* _AIM OF THE EXERCISE_: Rewrite the lines starting with the one that contains "genus: Cyperus" and going on through the end of the material, changing "locality" to "place" and keeping everything else the same.

··· DATA TO PROCESS ···

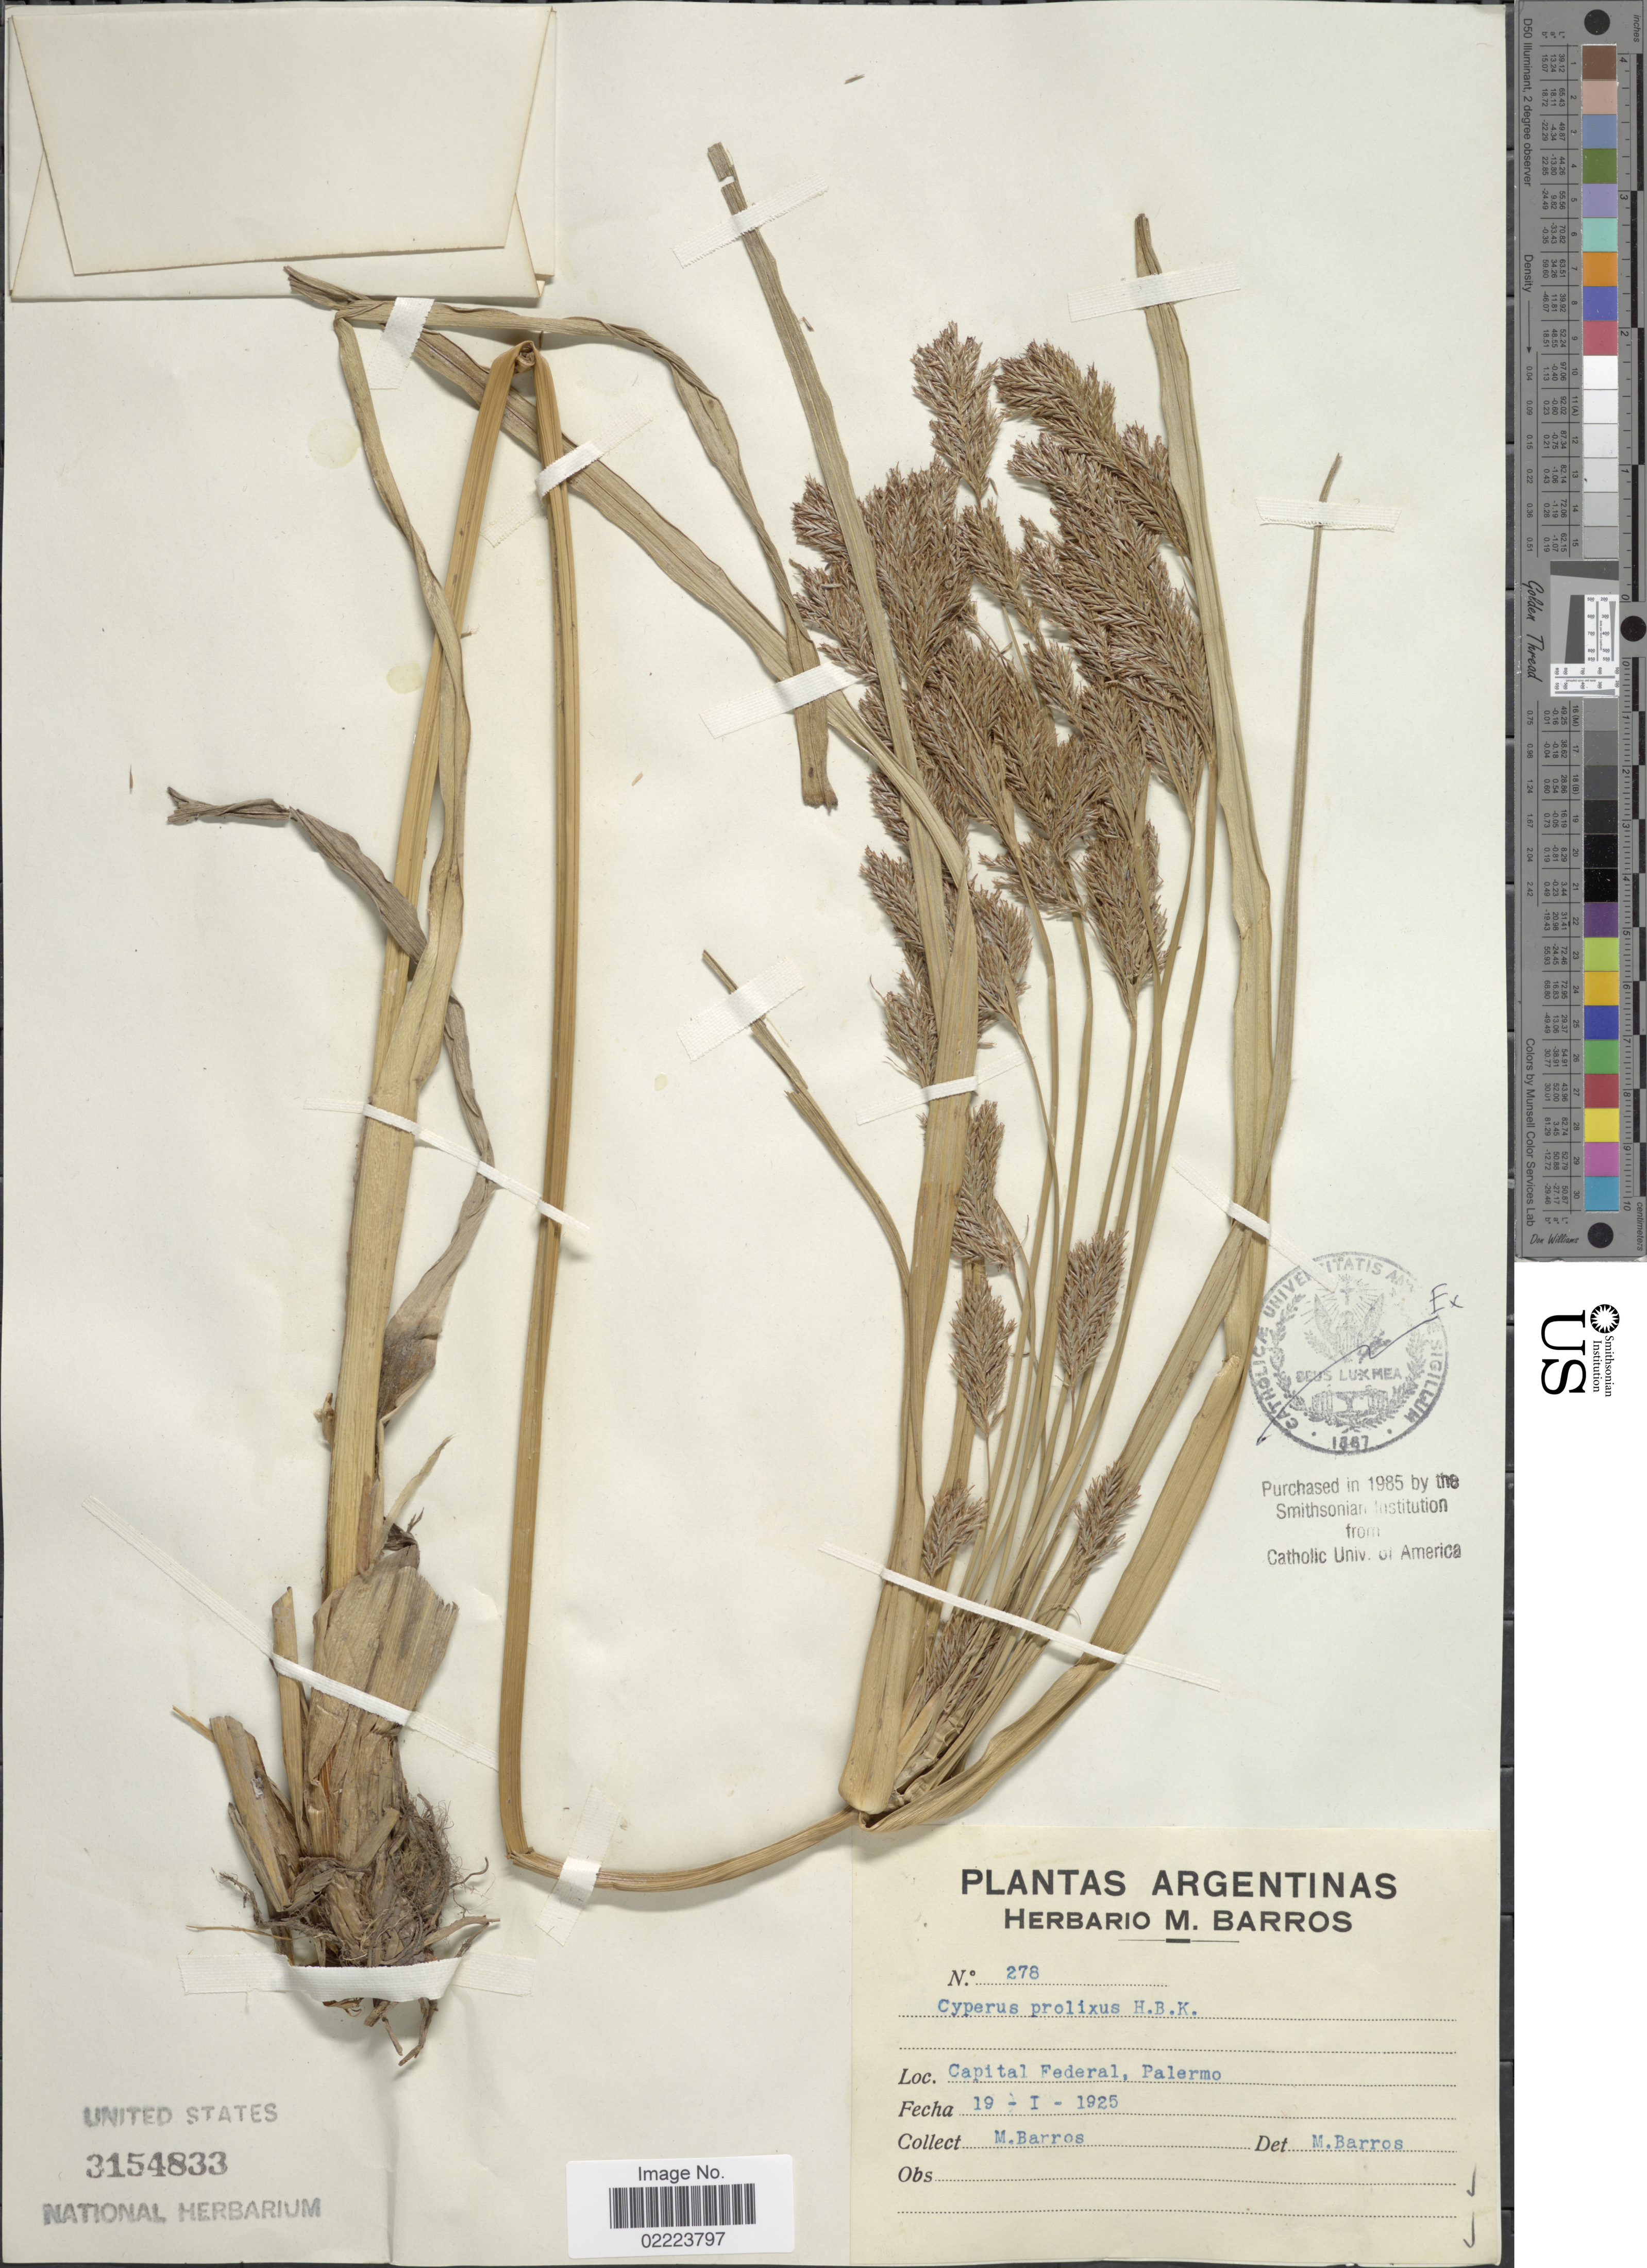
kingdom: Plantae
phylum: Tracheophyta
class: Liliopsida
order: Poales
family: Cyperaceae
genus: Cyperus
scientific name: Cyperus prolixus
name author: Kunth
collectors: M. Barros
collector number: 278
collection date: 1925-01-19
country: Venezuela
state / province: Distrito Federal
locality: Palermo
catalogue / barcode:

···

* _COMPLETE ANSWER_:
genus: Cyperus
scientific name: Cyperus prolixus
name author: Kunth
collectors: M. Barros
collector number: 278
collection date: 1925-01-19
country: Venezuela
state / province: Distrito Federal
place: Palermo
catalogue / barcode:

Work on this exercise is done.